せっかくなので,羽化前後のようすを超接写で記録することにしました。以下は,できればシャープな画像を得たいなという気持ちで試みた記録です。
孵化直前の兆候は比較的わかりやすいです。卵殻に横方向のしわが見えかけます。これは表面が波打っているからです。併せて頂部付近に茶色っぽい斑点が複数現れます。それらは眼と大顎です。こうなると,目が離せなくなります。実際,いつ孵化の瞬間が見え始めるのか予測がつきません。なお,卵サイズは直径0.5mm,高さ1.3mmです。

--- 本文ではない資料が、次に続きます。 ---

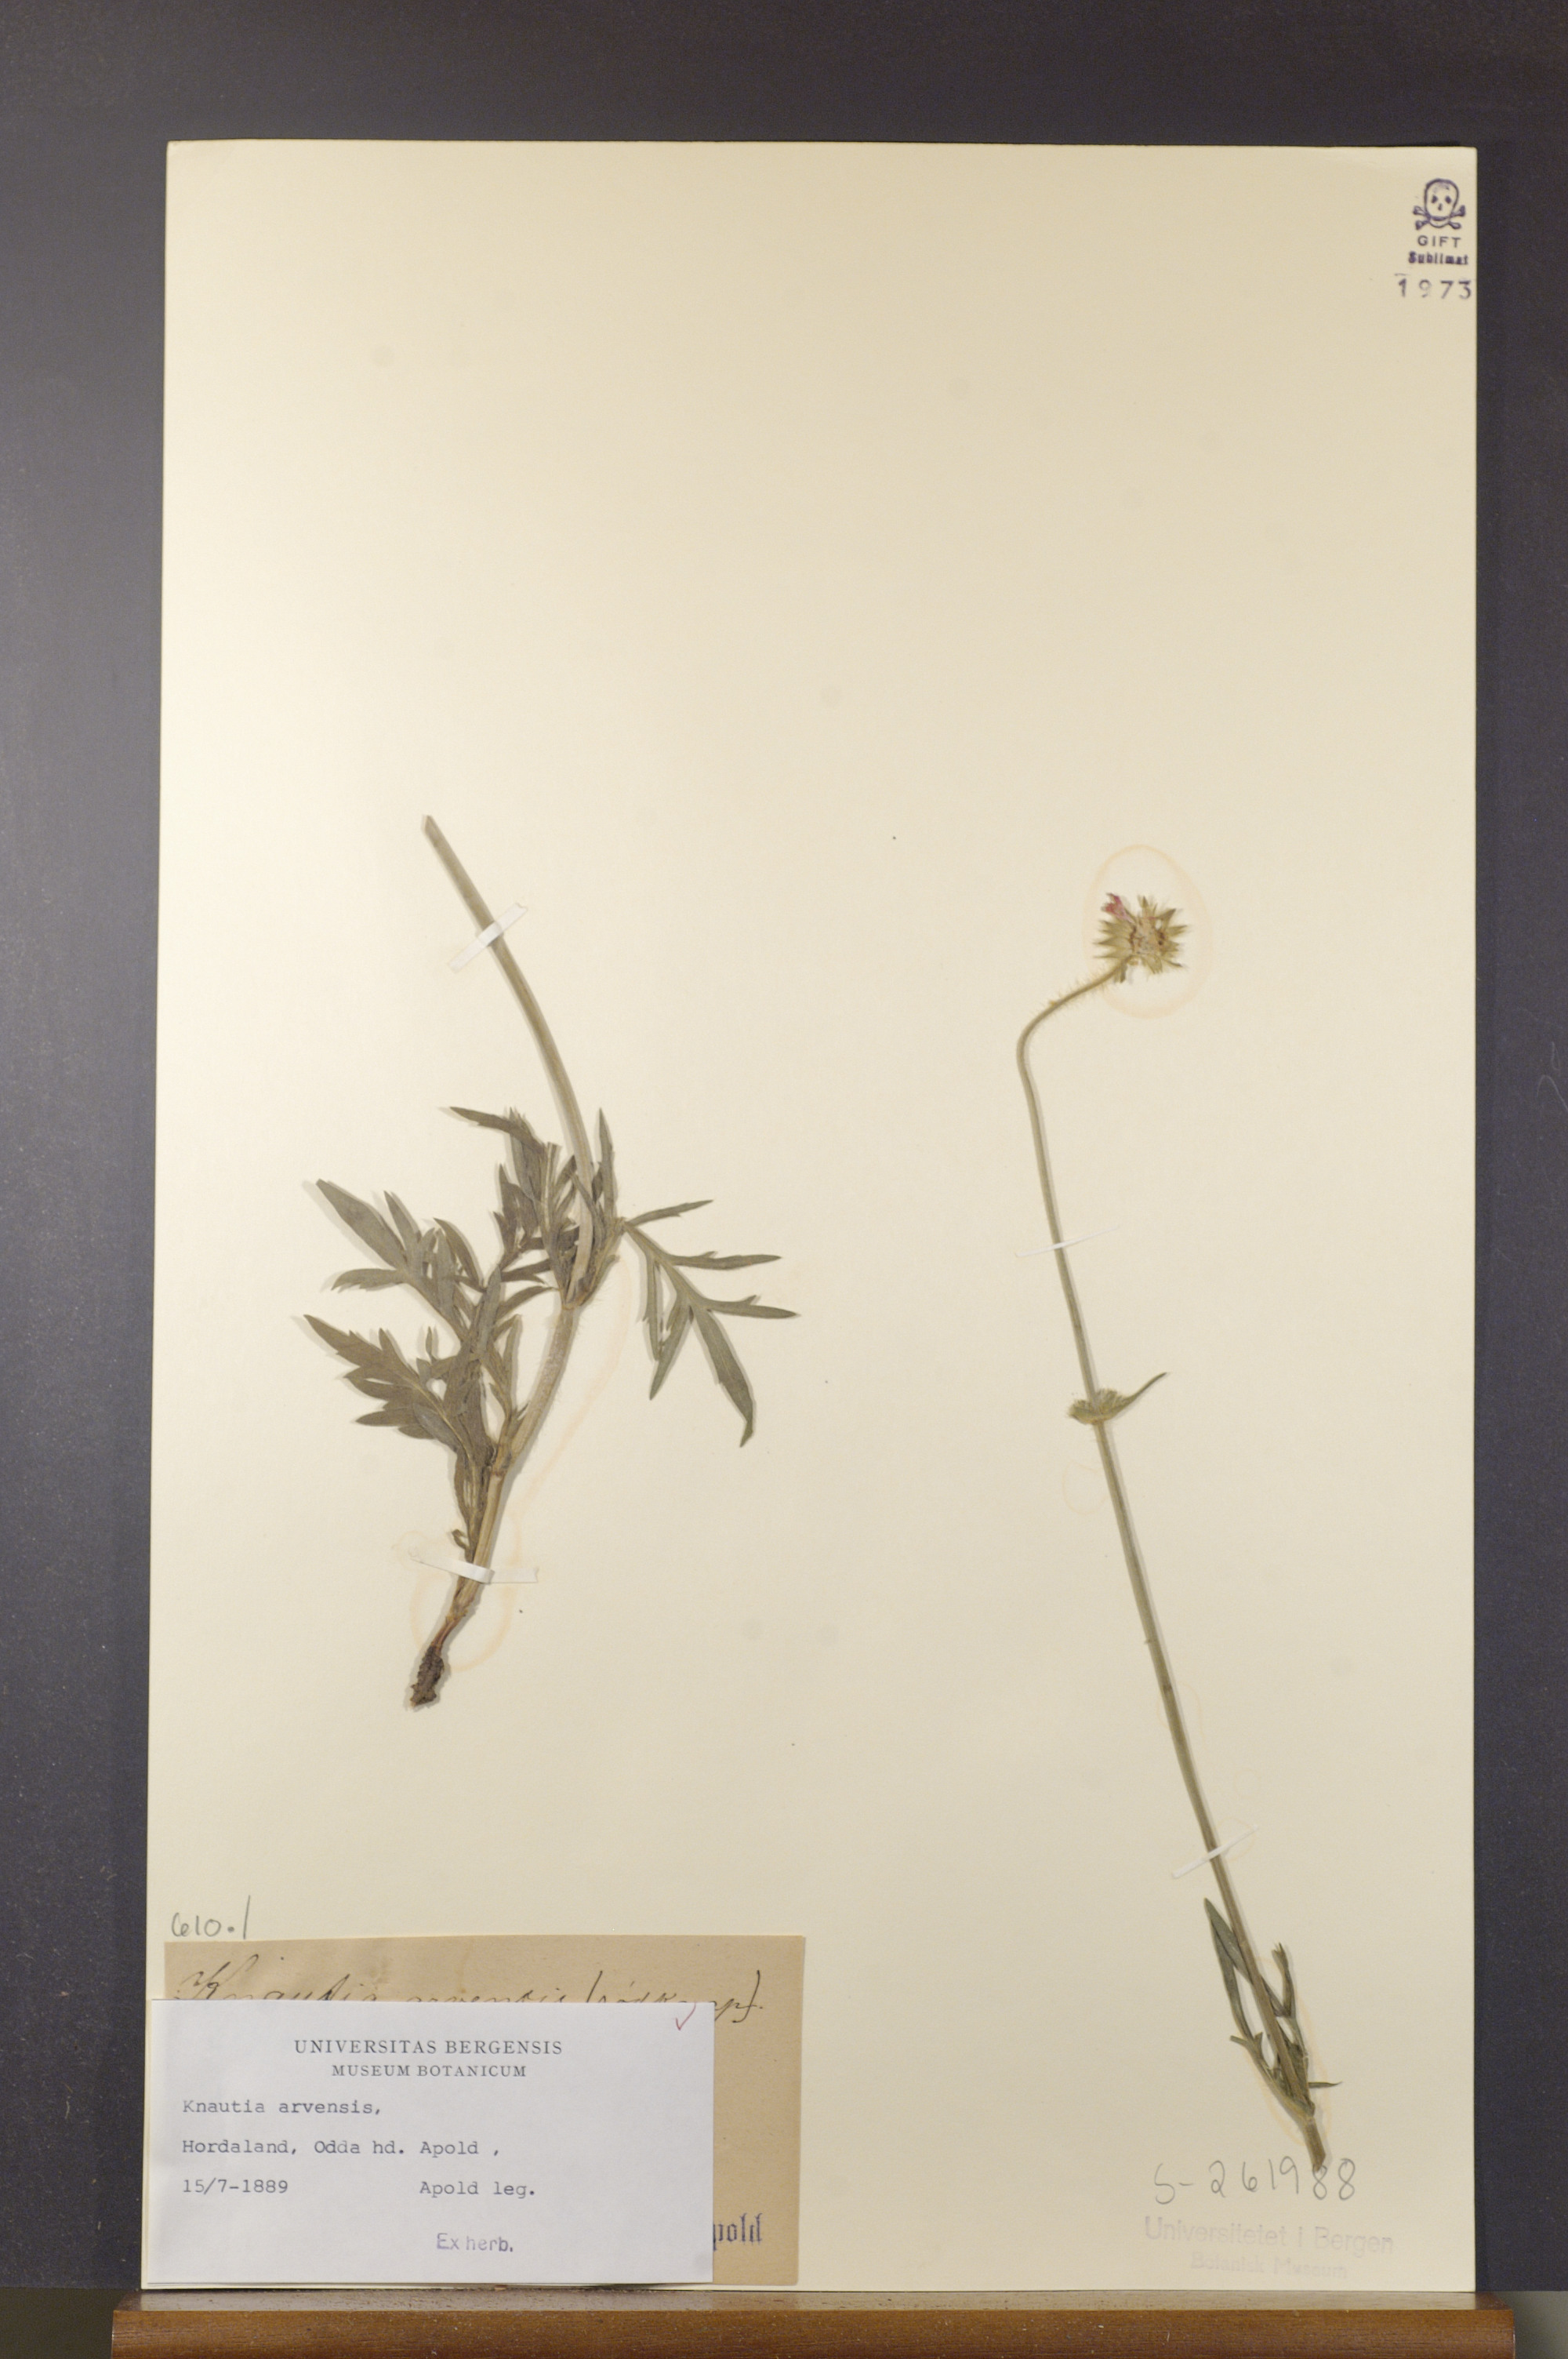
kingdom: Plantae
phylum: Tracheophyta
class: Magnoliopsida
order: Dipsacales
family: Caprifoliaceae
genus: Knautia
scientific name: Knautia arvensis
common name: Field scabiosa
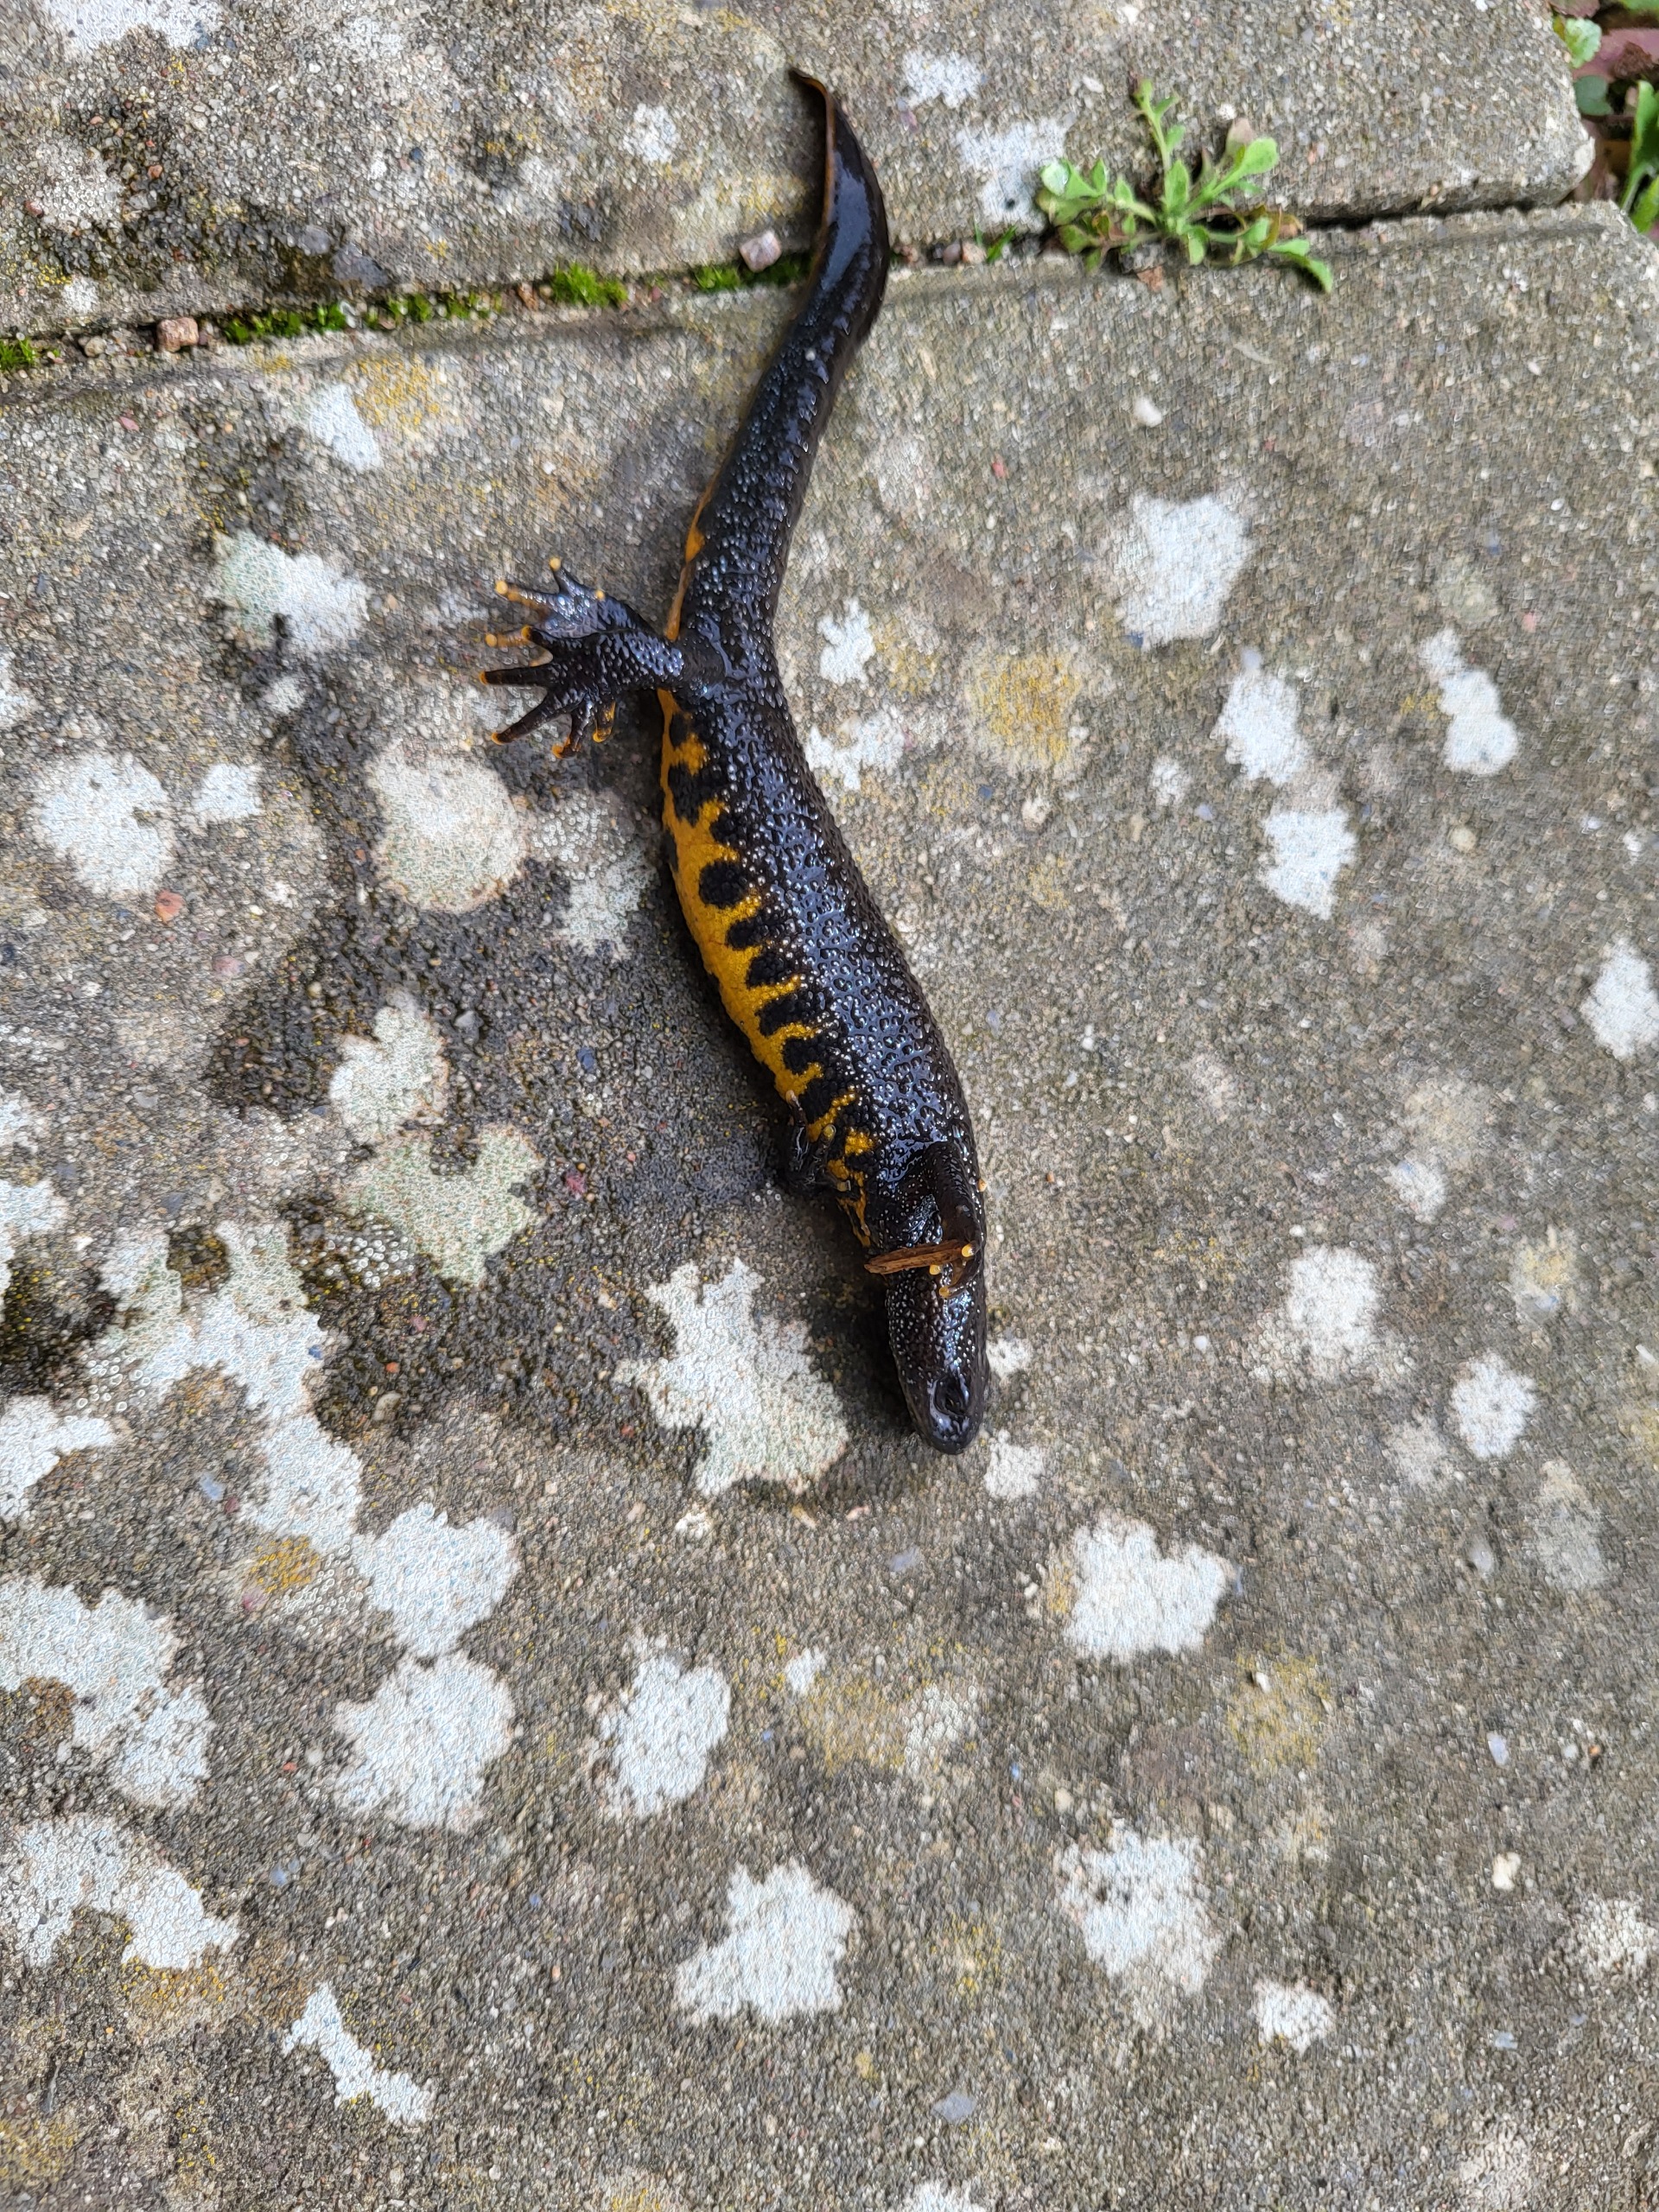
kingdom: Animalia
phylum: Chordata
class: Amphibia
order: Caudata
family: Salamandridae
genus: Triturus
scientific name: Triturus cristatus
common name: Stor vandsalamander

写真中央の卵をご覧ください。先の方がほんのすこし破れかけ,眼が覗いています。この写真は孵化の始まりを撮った決定的瞬間といってよいものです。
頭部が出てきました。
からだを反るようにして殻から抜け出ます。
この一枚は別個体の例で,同じ状況にあるときの画像です。たまたま静止した瞬間があったので深度の深い画像が撮れました。
元の個体に戻って。ほぼ全身が現れました。
すっかり出てきました。
こうした孵化が他の卵でも次々と起こります。たぶん振動がそのきっかけになるのでしょう。時間をおいて見てみると,一気に,どっと増えるのでびっくり仰天。
人の生産活動に害を与えても,これらのいのちはそれぞれの生きものとして当たり前のくらしを淡々と続けているにすぎません。いのちはどうあれ,わたしたちが粗末にできるわけがありません。そういう意味では,このニジュウヤホシテントウの誕生もまたこころを打つものがあります。